((
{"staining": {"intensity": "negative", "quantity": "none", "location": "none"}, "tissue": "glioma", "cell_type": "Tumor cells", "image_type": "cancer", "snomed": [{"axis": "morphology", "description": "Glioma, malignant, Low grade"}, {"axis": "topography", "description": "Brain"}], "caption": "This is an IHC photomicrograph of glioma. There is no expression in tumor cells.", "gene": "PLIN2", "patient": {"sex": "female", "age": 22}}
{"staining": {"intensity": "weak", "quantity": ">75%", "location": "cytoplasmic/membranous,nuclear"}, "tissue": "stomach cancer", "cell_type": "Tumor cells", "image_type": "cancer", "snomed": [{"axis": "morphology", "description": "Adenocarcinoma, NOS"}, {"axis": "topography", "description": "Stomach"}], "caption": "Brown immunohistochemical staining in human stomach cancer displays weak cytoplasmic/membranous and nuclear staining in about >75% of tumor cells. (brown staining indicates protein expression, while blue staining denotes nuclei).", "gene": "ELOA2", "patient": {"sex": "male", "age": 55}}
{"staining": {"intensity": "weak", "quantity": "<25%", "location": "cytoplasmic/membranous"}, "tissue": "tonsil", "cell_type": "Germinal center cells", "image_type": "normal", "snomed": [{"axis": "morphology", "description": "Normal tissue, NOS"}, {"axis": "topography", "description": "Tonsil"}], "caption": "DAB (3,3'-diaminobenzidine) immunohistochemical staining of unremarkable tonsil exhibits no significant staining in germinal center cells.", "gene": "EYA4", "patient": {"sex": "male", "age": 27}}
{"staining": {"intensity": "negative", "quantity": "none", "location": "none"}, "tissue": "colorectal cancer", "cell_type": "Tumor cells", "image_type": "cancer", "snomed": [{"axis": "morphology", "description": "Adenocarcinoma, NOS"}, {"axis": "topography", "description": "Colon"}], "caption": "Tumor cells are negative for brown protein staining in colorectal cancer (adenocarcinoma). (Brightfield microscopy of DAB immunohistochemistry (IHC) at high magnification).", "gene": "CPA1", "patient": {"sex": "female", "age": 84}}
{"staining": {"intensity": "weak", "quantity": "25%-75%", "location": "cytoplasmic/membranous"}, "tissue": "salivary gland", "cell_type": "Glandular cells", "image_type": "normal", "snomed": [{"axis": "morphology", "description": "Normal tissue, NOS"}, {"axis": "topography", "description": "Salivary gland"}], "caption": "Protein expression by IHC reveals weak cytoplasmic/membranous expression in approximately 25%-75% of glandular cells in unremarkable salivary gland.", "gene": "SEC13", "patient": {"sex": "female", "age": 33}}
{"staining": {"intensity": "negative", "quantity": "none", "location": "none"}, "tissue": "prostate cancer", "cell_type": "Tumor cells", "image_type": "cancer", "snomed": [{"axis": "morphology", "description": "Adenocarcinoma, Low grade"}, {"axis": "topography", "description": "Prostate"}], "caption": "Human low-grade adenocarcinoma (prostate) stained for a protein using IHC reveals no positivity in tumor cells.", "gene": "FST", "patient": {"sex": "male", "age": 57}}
))
- _REQUIREMENT_:
All that is wanted is an exact copy of the lines above from the one with "immunohistochemical staining in" through the one with "expression by IHC", with both ends included.

- _RESPONSE AREA_:
{"staining": {"intensity": "weak", "quantity": ">75%", "location": "cytoplasmic/membranous,nuclear"}, "tissue": "stomach cancer", "cell_type": "Tumor cells", "image_type": "cancer", "snomed": [{"axis": "morphology", "description": "Adenocarcinoma, NOS"}, {"axis": "topography", "description": "Stomach"}], "caption": "Brown immunohistochemical staining in human stomach cancer displays weak cytoplasmic/membranous and nuclear staining in about >75% of tumor cells. (brown staining indicates protein expression, while blue staining denotes nuclei).", "gene": "ELOA2", "patient": {"sex": "male", "age": 55}}
{"staining": {"intensity": "weak", "quantity": "<25%", "location": "cytoplasmic/membranous"}, "tissue": "tonsil", "cell_type": "Germinal center cells", "image_type": "normal", "snomed": [{"axis": "morphology", "description": "Normal tissue, NOS"}, {"axis": "topography", "description": "Tonsil"}], "caption": "DAB (3,3'-diaminobenzidine) immunohistochemical staining of unremarkable tonsil exhibits no significant staining in germinal center cells.", "gene": "EYA4", "patient": {"sex": "male", "age": 27}}
{"staining": {"intensity": "negative", "quantity": "none", "location": "none"}, "tissue": "colorectal cancer", "cell_type": "Tumor cells", "image_type": "cancer", "snomed": [{"axis": "morphology", "description": "Adenocarcinoma, NOS"}, {"axis": "topography", "description": "Colon"}], "caption": "Tumor cells are negative for brown protein staining in colorectal cancer (adenocarcinoma). (Brightfield microscopy of DAB immunohistochemistry (IHC) at high magnification).", "gene": "CPA1", "patient": {"sex": "female", "age": 84}}
{"staining": {"intensity": "weak", "quantity": "25%-75%", "location": "cytoplasmic/membranous"}, "tissue": "salivary gland", "cell_type": "Glandular cells", "image_type": "normal", "snomed": [{"axis": "morphology", "description": "Normal tissue, NOS"}, {"axis": "topography", "description": "Salivary gland"}], "caption": "Protein expression by IHC reveals weak cytoplasmic/membranous expression in approximately 25%-75% of glandular cells in unremarkable salivary gland.", "gene": "SEC13", "patient": {"sex": "female", "age": 33}}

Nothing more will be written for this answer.